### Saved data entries
________________

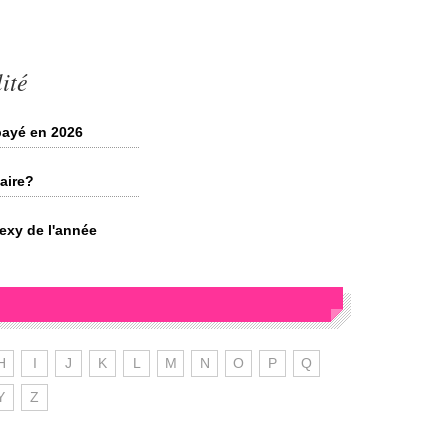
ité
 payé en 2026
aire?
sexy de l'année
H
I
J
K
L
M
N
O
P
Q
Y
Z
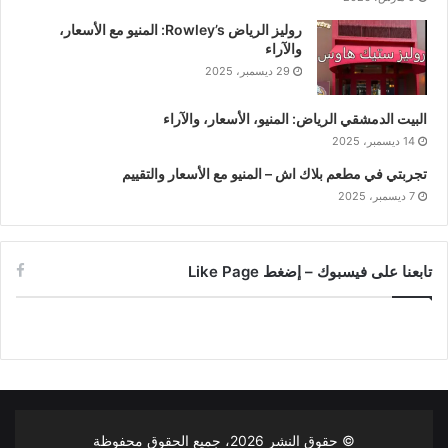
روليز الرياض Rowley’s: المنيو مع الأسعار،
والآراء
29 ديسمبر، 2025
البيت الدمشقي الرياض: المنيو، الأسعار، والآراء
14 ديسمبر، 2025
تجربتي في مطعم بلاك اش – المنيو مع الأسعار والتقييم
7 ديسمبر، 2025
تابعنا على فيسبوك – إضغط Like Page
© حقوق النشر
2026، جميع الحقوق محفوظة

________________

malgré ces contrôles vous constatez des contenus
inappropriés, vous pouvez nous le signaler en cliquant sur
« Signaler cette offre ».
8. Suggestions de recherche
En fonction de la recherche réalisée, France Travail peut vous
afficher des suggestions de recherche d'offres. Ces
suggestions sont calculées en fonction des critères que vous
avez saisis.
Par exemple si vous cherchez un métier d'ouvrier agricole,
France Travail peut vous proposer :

________________

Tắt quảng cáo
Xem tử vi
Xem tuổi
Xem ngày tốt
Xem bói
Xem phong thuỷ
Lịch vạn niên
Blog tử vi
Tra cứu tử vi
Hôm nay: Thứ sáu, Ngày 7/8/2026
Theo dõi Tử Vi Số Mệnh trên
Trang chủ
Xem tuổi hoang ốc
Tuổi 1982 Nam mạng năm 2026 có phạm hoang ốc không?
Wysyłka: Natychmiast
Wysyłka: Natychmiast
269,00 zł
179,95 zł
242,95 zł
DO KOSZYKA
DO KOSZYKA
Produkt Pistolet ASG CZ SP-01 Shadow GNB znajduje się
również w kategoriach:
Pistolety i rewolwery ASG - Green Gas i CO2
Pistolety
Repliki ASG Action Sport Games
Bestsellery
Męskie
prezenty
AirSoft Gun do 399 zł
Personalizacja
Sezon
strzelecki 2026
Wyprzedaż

________________

### WHAT THE EXERCISE ASKS
Turn the lines from the one containing "malgré ces contrôles" through the one containing "France Travail peut vous proposer" into a JSON list of strings, one string per line, leaving out blank lines. Include both of those lines.

### SOLUTION TO THIS EXERCISE
[
  "malgré ces contrôles vous constatez des contenus",
  "inappropriés, vous pouvez nous le signaler en cliquant sur",
  "« Signaler cette offre ».",
  "8. Suggestions de recherche",
  "En fonction de la recherche réalisée, France Travail peut vous",
  "afficher des suggestions de recherche d'offres. Ces",
  "suggestions sont calculées en fonction des critères que vous",
  "avez saisis.",
  "Par exemple si vous cherchez un métier d'ouvrier agricole,",
  "France Travail peut vous proposer :"
]